OtterTune, a new tool that’s being developed by students and researchers in the Carnegie Mellon Database Group, can automatically find good settings for a DBMS’s configuration knobs. The goal is to make it easier for anyone to deploy a DBMS, even those without any expertise in database administration.
OtterTune differs from other DBMS configuration tools because it leverages knowledge gained from tuning previous DBMS deployments to tune new ones. This significantly reduces the amount of time and resources needed to tune a new DBMS deployment. To do this, OtterTune maintains a repository of tuning data collected from previous tuning sessions. It uses this data to build machine learning (ML) models that capture how the DBMS responds to different configurations. OtterTune uses these models to guide experimentation for new applications, recommending settings that improve a target objective (for example, reducing latency or improving throughput).

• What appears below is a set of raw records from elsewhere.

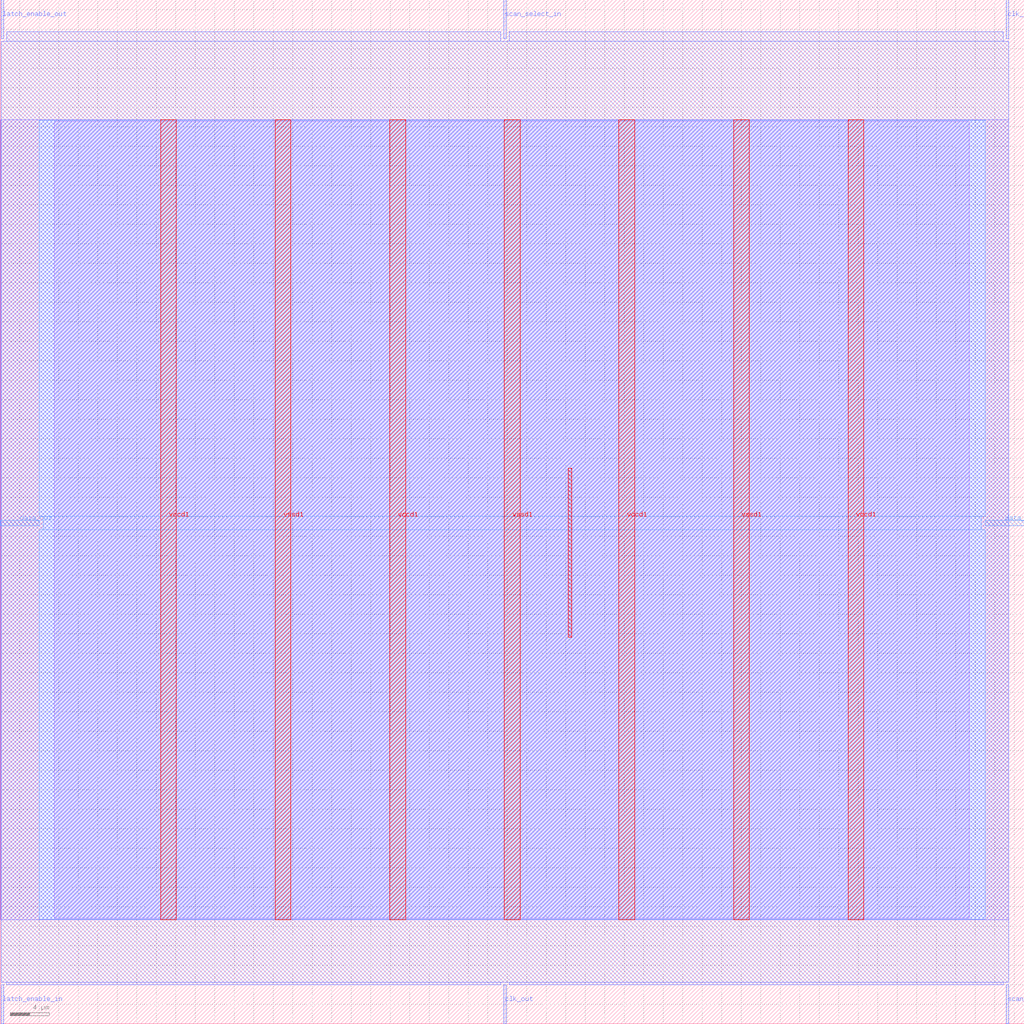
<source format=lef>
VERSION 5.7 ;
  NOWIREEXTENSIONATPIN ON ;
  DIVIDERCHAR "/" ;
  BUSBITCHARS "[]" ;
MACRO scan_wrapper_341497971083313748
  CLASS BLOCK ;
  FOREIGN scan_wrapper_341497971083313748 ;
  ORIGIN 0.000 0.000 ;
  SIZE 105.000 BY 105.000 ;
  PIN clk_in
    DIRECTION INPUT ;
    USE SIGNAL ;
    PORT
      LAYER met2 ;
        RECT 103.130 101.000 103.410 105.000 ;
    END
  END clk_in
  PIN clk_out
    DIRECTION OUTPUT TRISTATE ;
    USE SIGNAL ;
    PORT
      LAYER met2 ;
        RECT 51.610 0.000 51.890 4.000 ;
    END
  END clk_out
  PIN data_in
    DIRECTION INPUT ;
    USE SIGNAL ;
    PORT
      LAYER met3 ;
        RECT 101.000 51.040 105.000 51.640 ;
    END
  END data_in
  PIN data_out
    DIRECTION OUTPUT TRISTATE ;
    USE SIGNAL ;
    PORT
      LAYER met3 ;
        RECT 0.000 51.040 4.000 51.640 ;
    END
  END data_out
  PIN latch_enable_in
    DIRECTION INPUT ;
    USE SIGNAL ;
    PORT
      LAYER met2 ;
        RECT 0.090 0.000 0.370 4.000 ;
    END
  END latch_enable_in
  PIN latch_enable_out
    DIRECTION OUTPUT TRISTATE ;
    USE SIGNAL ;
    PORT
      LAYER met2 ;
        RECT 0.090 101.000 0.370 105.000 ;
    END
  END latch_enable_out
  PIN scan_select_in
    DIRECTION INPUT ;
    USE SIGNAL ;
    PORT
      LAYER met2 ;
        RECT 51.610 101.000 51.890 105.000 ;
    END
  END scan_select_in
  PIN scan_select_out
    DIRECTION OUTPUT TRISTATE ;
    USE SIGNAL ;
    PORT
      LAYER met2 ;
        RECT 103.130 0.000 103.410 4.000 ;
    END
  END scan_select_out
  PIN vccd1
    DIRECTION INOUT ;
    USE POWER ;
    PORT
      LAYER met4 ;
        RECT 16.465 10.640 18.065 92.720 ;
    END
    PORT
      LAYER met4 ;
        RECT 39.955 10.640 41.555 92.720 ;
    END
    PORT
      LAYER met4 ;
        RECT 63.445 10.640 65.045 92.720 ;
    END
    PORT
      LAYER met4 ;
        RECT 86.935 10.640 88.535 92.720 ;
    END
  END vccd1
  PIN vssd1
    DIRECTION INOUT ;
    USE GROUND ;
    PORT
      LAYER met4 ;
        RECT 28.210 10.640 29.810 92.720 ;
    END
    PORT
      LAYER met4 ;
        RECT 51.700 10.640 53.300 92.720 ;
    END
    PORT
      LAYER met4 ;
        RECT 75.190 10.640 76.790 92.720 ;
    END
  END vssd1
  OBS
      LAYER li1 ;
        RECT 5.520 10.795 99.360 92.565 ;
      LAYER met1 ;
        RECT 0.070 10.640 103.430 92.720 ;
      LAYER met2 ;
        RECT 0.650 100.720 51.330 101.730 ;
        RECT 52.170 100.720 102.850 101.730 ;
        RECT 0.100 4.280 103.400 100.720 ;
        RECT 0.650 4.000 51.330 4.280 ;
        RECT 52.170 4.000 102.850 4.280 ;
      LAYER met3 ;
        RECT 4.000 52.040 101.000 92.645 ;
        RECT 4.400 50.640 100.600 52.040 ;
        RECT 4.000 10.715 101.000 50.640 ;
      LAYER met4 ;
        RECT 58.255 39.615 58.585 56.945 ;
  END
END scan_wrapper_341497971083313748
END LIBRARY


</source>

In this post, we discuss each of the components in OtterTune’s ML pipeline, and show how they interact with each other to tune a DBMS’s configuration. Then, we evaluate OtterTune’s tuning efficacy on MySQL and Postgres by comparing the performance of its best configuration with configurations selected by database administrators (DBAs) and other automatic tuning tools.
This is potentially a very interesting technology and is not the only one of its kind—we’ve seen Microsoft enter this space as well for SQL Server index and tuning recommendations.